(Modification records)

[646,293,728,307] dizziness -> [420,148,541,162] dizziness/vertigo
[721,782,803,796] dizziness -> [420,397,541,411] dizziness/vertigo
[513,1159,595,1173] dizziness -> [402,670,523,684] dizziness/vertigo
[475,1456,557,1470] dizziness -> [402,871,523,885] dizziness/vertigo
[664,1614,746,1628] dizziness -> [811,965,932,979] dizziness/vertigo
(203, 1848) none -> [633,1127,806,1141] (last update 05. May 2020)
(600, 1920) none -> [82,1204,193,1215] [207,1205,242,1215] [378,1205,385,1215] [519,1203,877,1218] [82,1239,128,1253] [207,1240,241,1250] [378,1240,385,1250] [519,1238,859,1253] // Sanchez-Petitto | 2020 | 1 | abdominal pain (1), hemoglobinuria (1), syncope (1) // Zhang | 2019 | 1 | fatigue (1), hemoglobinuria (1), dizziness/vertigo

==

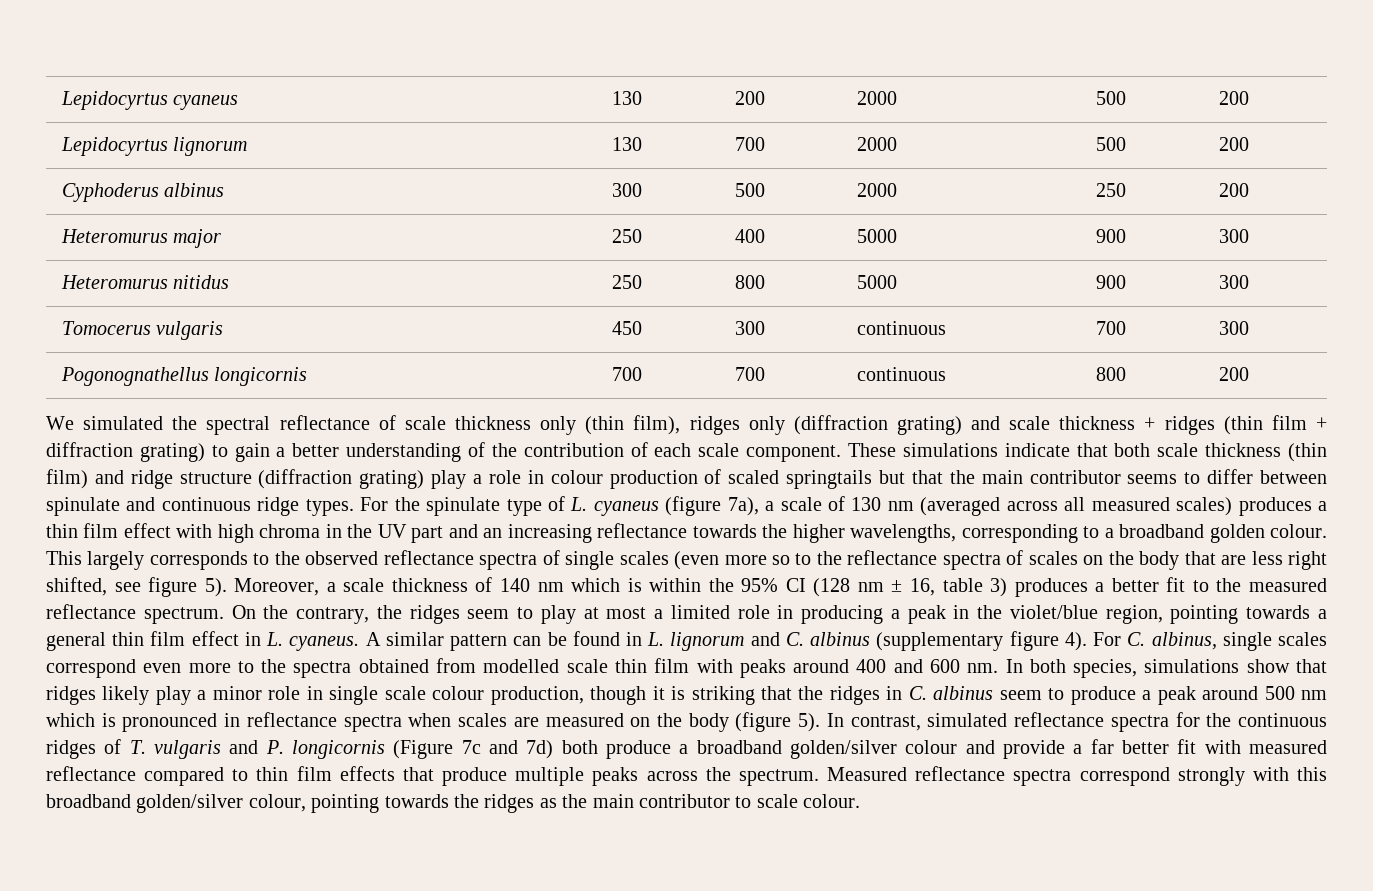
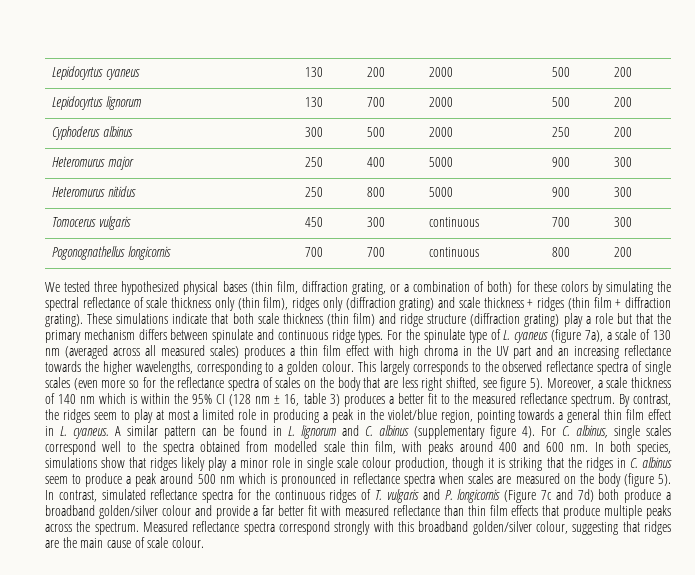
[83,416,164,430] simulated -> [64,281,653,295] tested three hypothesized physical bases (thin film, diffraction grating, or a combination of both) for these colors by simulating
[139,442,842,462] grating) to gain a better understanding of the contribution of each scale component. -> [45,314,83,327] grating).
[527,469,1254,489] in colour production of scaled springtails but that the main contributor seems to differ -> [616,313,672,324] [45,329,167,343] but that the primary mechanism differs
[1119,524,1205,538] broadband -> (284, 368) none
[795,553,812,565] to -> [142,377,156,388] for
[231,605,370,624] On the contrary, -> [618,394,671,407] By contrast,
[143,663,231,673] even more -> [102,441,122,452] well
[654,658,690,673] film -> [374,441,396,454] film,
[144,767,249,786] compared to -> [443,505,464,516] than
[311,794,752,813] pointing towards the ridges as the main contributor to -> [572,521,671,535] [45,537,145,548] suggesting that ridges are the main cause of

=== Assigned task ===
Work through the entries above line by line, counting each one that includes the word "film", and give the final number only.

=== Response ===
2